Domains
A domain is an atomic collection of accounts organized in a hierarchy by URL. In terms of URLs, the domain of an account is the same as the domain of a normal URL. The domain is itself an account, in most cases a lite identity or an ADI. The domain of a lite token account is a lite identity. An ADI is a domain if it is the root ADI - that is, if it is not contained with/a child of another ADI. The domain of an ADI account is the root ADI atr the top of the container tree.
There are some special accounts that are domains but cannot contain any other accounts or are otherwise atypical. ACME is a token issuer, not an identity; however is not within anything so it is a domain. Similarly, lite data accounts exist outside of any container. However, neither of these are identities: they cannot contain other accounts.
Two accounts are said to be local if they belong to the same domain and remote if they do not. Locality relates specifically to the root of an account. Two accounts that belong to different sub-ADIs are still local to each other if they have the same root identity.
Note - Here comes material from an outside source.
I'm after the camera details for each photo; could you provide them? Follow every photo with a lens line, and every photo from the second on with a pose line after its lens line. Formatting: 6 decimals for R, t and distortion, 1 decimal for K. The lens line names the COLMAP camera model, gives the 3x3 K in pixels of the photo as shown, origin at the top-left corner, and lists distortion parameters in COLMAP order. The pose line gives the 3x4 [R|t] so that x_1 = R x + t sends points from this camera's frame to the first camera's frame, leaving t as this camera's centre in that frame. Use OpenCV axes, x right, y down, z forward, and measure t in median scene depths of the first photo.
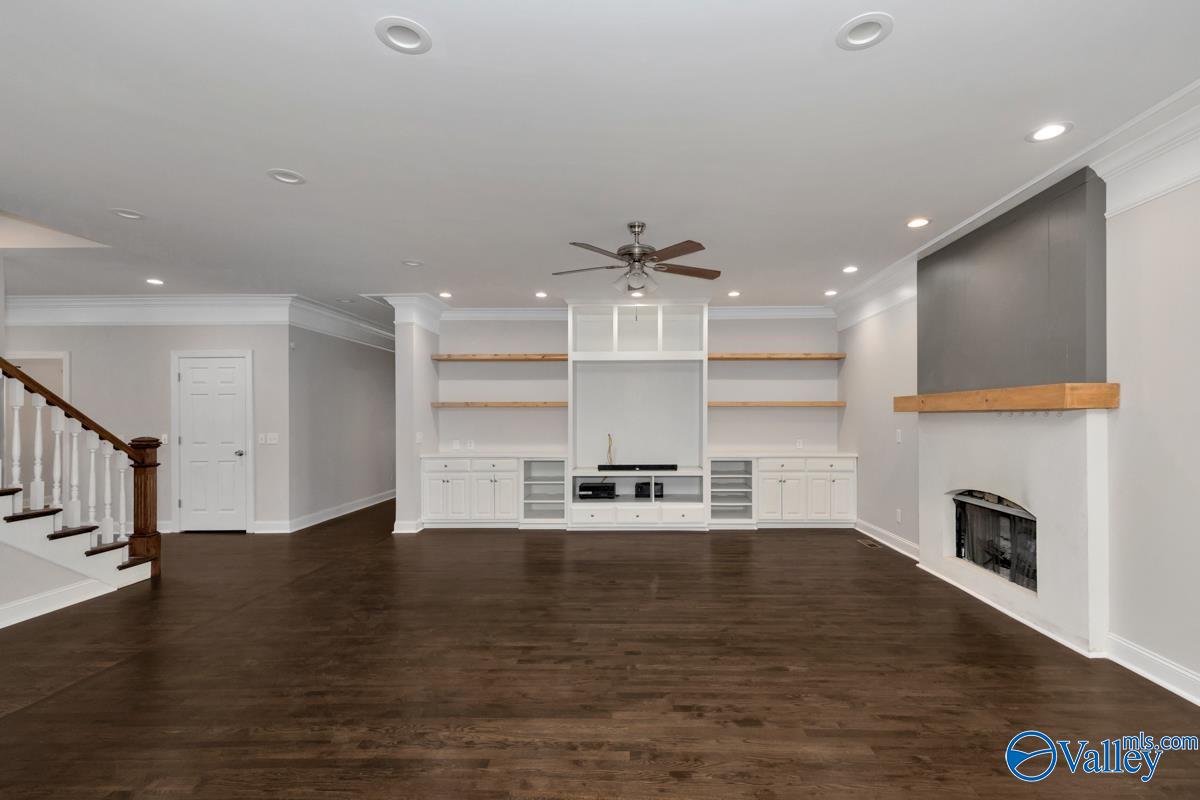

Domains are siloed from each other. A domain cannot interact directly with any other domain. More generally, two accounts cannot interact directly if they are not local to each other; that is if they do not belong to the same domain. A transaction is executed within the context of some account; a transaction is expressly forbidden from interacting with (modifying) any account that is not local to its principal. In other words, a transaction may only interact with accounts that belong to the same domain as the transaction's principal.